To-do item:
Quote exactly, and only, the lines of the material below from the line with "基金會所出版，乃台大藥學陳" through the line with "Mariana Gutiérrez Vera, Periodista.".
::::
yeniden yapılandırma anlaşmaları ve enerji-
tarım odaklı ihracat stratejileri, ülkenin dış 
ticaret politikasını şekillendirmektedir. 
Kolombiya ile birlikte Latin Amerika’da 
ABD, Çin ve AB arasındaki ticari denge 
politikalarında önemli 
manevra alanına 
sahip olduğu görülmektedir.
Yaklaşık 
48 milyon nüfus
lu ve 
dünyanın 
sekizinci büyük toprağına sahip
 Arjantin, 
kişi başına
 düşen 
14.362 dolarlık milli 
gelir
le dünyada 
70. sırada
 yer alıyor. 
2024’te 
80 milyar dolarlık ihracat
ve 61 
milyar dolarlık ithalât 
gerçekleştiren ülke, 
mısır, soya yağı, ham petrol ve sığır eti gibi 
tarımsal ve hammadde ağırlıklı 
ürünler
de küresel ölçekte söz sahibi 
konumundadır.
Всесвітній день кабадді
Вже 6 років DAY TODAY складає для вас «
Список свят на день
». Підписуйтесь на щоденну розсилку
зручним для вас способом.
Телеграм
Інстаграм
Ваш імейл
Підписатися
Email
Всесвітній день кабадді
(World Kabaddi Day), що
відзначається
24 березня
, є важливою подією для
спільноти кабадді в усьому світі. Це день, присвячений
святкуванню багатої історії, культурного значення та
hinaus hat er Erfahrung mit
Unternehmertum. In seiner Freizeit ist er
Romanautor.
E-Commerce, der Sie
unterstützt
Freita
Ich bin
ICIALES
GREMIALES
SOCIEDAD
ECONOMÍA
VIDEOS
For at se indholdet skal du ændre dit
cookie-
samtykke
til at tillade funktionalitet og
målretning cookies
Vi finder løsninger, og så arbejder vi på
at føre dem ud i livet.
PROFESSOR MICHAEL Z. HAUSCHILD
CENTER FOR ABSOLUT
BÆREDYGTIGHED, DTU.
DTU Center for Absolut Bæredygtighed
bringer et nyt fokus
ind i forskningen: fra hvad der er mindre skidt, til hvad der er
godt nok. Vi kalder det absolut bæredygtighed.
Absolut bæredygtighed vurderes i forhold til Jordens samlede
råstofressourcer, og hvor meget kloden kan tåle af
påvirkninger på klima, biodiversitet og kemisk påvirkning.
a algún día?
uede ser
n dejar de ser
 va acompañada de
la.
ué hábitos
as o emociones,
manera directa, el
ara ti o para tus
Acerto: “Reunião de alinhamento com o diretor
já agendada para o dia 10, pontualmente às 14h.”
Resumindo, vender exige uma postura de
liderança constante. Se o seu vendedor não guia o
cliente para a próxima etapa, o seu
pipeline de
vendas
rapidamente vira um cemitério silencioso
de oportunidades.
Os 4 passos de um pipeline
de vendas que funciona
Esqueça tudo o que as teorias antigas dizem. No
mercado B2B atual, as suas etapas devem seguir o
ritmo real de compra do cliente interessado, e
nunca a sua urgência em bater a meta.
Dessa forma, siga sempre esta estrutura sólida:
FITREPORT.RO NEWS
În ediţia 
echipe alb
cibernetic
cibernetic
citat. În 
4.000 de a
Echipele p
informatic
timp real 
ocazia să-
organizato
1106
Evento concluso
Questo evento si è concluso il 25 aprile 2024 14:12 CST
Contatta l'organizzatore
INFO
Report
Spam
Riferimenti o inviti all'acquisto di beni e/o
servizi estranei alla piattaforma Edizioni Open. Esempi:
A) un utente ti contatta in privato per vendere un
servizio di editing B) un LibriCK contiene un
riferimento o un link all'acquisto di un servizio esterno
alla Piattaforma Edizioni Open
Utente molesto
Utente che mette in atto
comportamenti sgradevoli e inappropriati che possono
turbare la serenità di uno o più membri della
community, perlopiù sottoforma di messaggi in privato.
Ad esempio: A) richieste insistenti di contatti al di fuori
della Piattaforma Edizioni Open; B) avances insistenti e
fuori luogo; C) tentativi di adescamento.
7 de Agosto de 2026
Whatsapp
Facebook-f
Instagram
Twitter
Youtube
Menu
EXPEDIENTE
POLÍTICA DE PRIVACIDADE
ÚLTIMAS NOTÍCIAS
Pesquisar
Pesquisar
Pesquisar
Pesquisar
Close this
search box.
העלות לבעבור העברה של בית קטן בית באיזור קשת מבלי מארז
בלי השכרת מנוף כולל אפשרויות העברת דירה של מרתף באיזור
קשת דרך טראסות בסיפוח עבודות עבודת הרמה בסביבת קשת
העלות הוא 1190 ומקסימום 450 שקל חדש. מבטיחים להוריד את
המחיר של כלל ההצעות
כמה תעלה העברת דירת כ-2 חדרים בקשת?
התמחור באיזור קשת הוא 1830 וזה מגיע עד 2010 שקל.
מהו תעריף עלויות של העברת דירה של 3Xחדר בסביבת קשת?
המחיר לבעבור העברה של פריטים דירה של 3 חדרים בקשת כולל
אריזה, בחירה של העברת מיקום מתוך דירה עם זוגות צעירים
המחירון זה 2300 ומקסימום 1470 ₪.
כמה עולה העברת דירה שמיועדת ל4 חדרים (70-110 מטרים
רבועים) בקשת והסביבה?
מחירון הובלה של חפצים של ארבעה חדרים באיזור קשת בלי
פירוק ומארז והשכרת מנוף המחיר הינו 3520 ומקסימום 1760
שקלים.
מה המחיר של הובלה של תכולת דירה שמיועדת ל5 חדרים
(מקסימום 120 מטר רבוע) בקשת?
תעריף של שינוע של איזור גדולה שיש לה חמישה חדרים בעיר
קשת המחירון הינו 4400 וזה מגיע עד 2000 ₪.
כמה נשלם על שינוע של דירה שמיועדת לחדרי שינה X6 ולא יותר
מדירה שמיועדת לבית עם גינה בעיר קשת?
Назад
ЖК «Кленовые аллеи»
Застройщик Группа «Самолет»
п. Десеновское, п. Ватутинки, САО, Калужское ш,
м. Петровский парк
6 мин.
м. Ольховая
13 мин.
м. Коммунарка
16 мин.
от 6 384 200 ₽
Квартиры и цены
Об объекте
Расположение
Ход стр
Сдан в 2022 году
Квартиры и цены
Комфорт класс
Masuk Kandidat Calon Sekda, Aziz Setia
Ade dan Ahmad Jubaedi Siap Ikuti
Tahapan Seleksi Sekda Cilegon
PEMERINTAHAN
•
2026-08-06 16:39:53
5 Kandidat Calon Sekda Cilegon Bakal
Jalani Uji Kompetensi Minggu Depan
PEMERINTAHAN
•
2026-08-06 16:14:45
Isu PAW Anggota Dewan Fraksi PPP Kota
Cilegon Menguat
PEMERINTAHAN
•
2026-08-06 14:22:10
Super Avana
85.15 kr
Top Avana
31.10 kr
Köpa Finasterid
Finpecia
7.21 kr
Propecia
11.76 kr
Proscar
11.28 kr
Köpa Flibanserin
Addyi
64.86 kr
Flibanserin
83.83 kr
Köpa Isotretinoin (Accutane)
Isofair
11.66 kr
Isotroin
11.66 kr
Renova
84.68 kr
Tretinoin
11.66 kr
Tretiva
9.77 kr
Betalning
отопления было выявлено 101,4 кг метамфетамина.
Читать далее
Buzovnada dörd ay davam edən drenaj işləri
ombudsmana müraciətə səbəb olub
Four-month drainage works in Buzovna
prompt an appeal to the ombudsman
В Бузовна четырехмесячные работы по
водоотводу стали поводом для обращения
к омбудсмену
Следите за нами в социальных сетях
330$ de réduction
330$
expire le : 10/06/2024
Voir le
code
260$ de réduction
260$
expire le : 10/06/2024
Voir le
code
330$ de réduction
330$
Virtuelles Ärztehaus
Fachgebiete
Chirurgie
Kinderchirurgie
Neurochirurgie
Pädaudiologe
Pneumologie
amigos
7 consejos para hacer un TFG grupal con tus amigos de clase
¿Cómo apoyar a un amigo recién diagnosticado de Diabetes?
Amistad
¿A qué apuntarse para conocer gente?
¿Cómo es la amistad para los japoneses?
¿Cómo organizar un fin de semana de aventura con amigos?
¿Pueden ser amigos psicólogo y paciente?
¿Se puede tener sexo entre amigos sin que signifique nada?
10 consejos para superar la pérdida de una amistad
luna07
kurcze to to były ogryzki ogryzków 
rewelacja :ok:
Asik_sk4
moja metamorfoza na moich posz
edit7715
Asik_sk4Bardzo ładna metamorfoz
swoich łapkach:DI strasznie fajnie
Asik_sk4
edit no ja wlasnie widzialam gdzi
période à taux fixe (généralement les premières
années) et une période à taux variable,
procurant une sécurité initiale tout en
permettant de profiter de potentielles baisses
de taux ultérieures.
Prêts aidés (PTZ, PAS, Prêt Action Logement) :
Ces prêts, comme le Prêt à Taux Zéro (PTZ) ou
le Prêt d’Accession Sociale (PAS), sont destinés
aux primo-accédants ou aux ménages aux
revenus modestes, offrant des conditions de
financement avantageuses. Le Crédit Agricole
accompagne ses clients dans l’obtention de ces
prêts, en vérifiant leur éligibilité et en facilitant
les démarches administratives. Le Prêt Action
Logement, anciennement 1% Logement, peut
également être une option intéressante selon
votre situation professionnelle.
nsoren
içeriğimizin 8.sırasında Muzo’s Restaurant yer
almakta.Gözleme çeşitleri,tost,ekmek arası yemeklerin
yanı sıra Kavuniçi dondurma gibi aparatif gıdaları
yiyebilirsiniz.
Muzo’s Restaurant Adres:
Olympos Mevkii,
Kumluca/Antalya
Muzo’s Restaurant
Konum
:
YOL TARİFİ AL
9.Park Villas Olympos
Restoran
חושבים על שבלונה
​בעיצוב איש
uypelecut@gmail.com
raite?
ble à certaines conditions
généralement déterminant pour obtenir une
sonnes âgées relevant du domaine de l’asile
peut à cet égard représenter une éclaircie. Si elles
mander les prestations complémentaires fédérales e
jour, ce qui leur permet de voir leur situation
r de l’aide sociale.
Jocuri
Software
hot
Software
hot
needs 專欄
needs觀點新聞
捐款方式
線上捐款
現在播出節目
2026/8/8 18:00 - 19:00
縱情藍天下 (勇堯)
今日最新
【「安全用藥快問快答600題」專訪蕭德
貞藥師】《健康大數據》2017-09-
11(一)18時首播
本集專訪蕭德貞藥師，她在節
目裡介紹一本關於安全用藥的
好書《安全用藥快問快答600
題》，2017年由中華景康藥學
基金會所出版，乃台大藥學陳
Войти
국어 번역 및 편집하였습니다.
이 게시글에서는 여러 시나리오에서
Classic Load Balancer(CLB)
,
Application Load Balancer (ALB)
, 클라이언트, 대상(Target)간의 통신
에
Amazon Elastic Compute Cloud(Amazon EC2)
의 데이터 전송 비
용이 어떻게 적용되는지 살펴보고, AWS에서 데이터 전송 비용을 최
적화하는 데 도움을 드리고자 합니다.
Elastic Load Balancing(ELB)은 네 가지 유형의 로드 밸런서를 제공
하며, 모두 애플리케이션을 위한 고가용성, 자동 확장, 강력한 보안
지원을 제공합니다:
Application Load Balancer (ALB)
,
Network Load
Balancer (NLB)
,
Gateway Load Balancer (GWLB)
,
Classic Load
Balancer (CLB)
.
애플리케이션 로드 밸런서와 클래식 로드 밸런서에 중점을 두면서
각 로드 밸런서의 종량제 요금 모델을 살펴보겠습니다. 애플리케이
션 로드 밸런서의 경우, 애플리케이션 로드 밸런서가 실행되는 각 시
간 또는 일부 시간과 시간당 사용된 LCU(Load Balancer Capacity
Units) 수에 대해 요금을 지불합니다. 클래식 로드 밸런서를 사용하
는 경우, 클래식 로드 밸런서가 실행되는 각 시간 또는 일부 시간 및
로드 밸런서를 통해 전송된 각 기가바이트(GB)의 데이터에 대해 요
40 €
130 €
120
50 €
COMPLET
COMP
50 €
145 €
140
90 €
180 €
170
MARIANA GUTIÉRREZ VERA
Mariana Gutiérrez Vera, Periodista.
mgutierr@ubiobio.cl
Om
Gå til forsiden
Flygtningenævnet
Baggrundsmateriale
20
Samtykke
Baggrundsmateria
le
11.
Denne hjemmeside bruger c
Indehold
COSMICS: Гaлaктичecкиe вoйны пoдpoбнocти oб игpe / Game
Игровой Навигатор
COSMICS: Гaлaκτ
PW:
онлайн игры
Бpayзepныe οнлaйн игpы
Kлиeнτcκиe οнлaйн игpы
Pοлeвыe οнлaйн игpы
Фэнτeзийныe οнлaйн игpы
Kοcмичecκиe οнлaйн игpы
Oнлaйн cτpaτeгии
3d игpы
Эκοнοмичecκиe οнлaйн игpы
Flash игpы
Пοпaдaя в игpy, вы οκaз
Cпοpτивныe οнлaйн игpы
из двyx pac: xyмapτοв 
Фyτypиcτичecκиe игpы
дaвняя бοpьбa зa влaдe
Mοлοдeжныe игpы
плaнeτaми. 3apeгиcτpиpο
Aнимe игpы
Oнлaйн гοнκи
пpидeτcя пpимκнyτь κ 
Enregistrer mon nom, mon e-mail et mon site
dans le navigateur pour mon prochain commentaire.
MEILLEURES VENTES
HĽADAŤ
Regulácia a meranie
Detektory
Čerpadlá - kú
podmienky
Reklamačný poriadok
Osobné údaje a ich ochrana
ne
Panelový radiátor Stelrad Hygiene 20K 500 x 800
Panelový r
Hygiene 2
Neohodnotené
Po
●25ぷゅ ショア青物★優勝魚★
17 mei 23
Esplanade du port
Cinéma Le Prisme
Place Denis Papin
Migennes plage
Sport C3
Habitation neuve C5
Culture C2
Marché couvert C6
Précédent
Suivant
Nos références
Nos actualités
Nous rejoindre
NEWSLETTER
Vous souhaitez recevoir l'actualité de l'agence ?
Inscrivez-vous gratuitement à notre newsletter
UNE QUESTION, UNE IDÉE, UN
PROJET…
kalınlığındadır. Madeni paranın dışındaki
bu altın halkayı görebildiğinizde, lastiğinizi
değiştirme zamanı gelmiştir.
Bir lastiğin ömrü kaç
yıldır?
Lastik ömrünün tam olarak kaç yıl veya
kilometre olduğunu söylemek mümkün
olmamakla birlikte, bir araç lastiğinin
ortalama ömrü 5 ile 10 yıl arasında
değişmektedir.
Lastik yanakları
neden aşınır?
::::
Response for this exercise:
基金會所出版，乃台大藥學陳
Войти
국어 번역 및 편집하였습니다.
이 게시글에서는 여러 시나리오에서
Classic Load Balancer(CLB)
,
Application Load Balancer (ALB)
, 클라이언트, 대상(Target)간의 통신
에
Amazon Elastic Compute Cloud(Amazon EC2)
의 데이터 전송 비
용이 어떻게 적용되는지 살펴보고, AWS에서 데이터 전송 비용을 최
적화하는 데 도움을 드리고자 합니다.
Elastic Load Balancing(ELB)은 네 가지 유형의 로드 밸런서를 제공
하며, 모두 애플리케이션을 위한 고가용성, 자동 확장, 강력한 보안
지원을 제공합니다:
Application Load Balancer (ALB)
,
Network Load
Balancer (NLB)
,
Gateway Load Balancer (GWLB)
,
Classic Load
Balancer (CLB)
.
애플리케이션 로드 밸런서와 클래식 로드 밸런서에 중점을 두면서
각 로드 밸런서의 종량제 요금 모델을 살펴보겠습니다. 애플리케이
션 로드 밸런서의 경우, 애플리케이션 로드 밸런서가 실행되는 각 시
간 또는 일부 시간과 시간당 사용된 LCU(Load Balancer Capacity
Units) 수에 대해 요금을 지불합니다. 클래식 로드 밸런서를 사용하
는 경우, 클래식 로드 밸런서가 실행되는 각 시간 또는 일부 시간 및
로드 밸런서를 통해 전송된 각 기가바이트(GB)의 데이터에 대해 요
40 €
130 €
120
50 €
COMPLET
COMP
50 €
145 €
140
90 €
180 €
170
MARIANA GUTIÉRREZ VERA
Mariana Gutiérrez Vera, Periodista.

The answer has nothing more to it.